The long smooth slice down the body of the pomegranate, and how I always do five of these in even measure. How the pom breaks open in my palms and the jewels clank into the bowl. How the arils burst stain onto my fingers. The slow, steady work of this.
The way a fruit like this, so built for holding, simply falls to our feet when it is ready for us.
Pressing a stamp down onto to a postcard. The tiny scribings we make with our hands and our tools. and how we send them to each other across the land on a small rectangle. How we receive this.
How tea blooms, yielding all of itself to the water. The pouring. The stirring. The serving. The serving, especially when we mime our loved ones to show that we have observed their rituals in this. The serving, especially when we have prepared it for ourselves.
When a pen runs out of ink and I hold it, aware that it can no longer serve its purpose, but conflicted, and mournful.

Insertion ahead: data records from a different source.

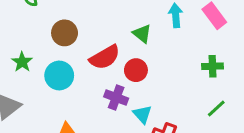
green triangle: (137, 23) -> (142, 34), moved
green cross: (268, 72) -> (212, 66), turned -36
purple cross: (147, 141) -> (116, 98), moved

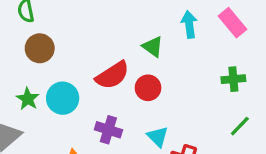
brown circle: (65, 33) -> (40, 48), moved
green star: (22, 62) -> (28, 99), moved
purple cross: (116, 98) -> (108, 130), moved

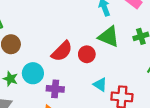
green triangle: (153, 47) -> (109, 37), moved, size x1.5
purple cross: (108, 130) -> (55, 89), moved

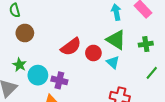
cyan circle: (33, 73) -> (38, 75), moved
cyan triangle: (100, 85) -> (113, 62), moved

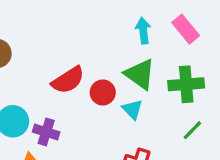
green cross: (146, 44) -> (186, 84), size x1.5

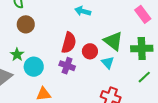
cyan arrow: (143, 31) -> (83, 11), moved, turned -70
red semicircle: (68, 80) -> (69, 43), turned -45
purple cross: (46, 132) -> (67, 66), moved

How I think of everything it helped me build, and how small my world would be without tools like this.
This meme-format is going around Twitter ("What's something that feels _____ but isn't."), and as I was preparing pomegranate, it popped in my head with the word sacred as the fill-in-the-blank. I know in some cultures, under certain scenarios, a couple of these things actually are sacred, and I know that there is a very good argument that all things are sacred. But I tried to focus on things that felt heavy with it, to me.